The previous results are congruent and suggest that records should be collected and modeled in shorter periods to get the most accurate possible models. A possible hypothesis is that when the interval of data collection and analysis is extended, we lose the continuous-time variability from input variables such as temperature, humidity, solar radiation, and the dependent variable. However, to prove this hypothesis it is necessary to collect data from different levels in the same region, or at least to have a broad sample of regions with records collected over diverse periods.

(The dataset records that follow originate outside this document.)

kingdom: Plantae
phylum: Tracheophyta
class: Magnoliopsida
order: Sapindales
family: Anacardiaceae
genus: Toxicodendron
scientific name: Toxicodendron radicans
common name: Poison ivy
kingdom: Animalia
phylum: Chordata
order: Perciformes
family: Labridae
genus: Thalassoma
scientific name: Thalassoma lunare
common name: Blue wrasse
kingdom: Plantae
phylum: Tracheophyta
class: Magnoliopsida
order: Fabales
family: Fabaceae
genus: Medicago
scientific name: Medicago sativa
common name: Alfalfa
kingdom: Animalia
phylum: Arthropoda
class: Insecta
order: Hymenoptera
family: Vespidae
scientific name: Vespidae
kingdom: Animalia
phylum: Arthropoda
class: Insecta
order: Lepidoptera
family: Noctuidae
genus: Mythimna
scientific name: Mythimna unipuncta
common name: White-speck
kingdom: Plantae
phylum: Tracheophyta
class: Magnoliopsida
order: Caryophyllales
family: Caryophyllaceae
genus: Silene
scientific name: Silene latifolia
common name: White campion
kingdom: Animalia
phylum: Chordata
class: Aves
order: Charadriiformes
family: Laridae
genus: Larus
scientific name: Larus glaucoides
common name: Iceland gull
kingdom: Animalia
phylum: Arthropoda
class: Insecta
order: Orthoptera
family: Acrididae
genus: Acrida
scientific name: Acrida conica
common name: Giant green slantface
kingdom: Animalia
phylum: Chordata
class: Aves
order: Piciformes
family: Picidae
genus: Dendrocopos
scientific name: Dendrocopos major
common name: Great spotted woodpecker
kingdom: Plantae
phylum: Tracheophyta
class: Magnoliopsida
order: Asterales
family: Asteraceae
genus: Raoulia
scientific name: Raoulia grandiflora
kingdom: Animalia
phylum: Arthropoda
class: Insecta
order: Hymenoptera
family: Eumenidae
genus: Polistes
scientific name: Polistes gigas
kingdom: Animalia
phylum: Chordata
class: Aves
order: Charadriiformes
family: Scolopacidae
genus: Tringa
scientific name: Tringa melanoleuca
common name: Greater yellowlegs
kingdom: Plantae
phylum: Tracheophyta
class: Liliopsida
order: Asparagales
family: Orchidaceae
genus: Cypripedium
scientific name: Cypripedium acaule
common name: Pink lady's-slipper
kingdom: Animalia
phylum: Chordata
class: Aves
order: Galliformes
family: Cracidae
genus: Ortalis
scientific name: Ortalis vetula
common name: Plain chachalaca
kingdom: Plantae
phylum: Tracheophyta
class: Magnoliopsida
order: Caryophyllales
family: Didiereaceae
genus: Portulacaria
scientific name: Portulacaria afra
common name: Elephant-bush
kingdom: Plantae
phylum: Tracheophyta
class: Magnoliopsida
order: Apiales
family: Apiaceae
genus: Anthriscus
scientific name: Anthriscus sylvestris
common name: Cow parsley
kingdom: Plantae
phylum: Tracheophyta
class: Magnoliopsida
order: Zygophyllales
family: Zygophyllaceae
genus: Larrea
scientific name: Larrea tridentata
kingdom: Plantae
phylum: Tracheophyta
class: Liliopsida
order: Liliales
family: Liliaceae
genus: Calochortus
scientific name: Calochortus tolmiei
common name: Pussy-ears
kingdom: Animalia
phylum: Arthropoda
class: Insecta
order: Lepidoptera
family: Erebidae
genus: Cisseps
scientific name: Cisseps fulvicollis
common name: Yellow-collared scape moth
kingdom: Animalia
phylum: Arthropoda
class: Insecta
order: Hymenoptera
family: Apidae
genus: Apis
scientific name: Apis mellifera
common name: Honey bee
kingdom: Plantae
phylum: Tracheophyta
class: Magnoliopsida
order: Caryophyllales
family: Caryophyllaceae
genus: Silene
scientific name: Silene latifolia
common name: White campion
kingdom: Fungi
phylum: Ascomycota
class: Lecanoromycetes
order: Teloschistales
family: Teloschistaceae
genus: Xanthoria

The models did not demonstrate an acceptable ability to predict accurately in regions not included in the training process. Future research should focus on the generalization of the models to make predictions in different regions without the need to collect new information for model retraining. For this task, it is crucial to collect data with a wide diversity of meteorological conditions and regions. Furthermore, the wetting sensors must have a uniform installation and be of the same brand, since these factors alter the measurements [7].

Another idea to improve the models’ performance is the inclusion of lagging values of the input variables, considering that the meteorological condition of period t could influence the leaf wetness in t + 1. To execute this idea, it will be relevant to have datasets without missing values.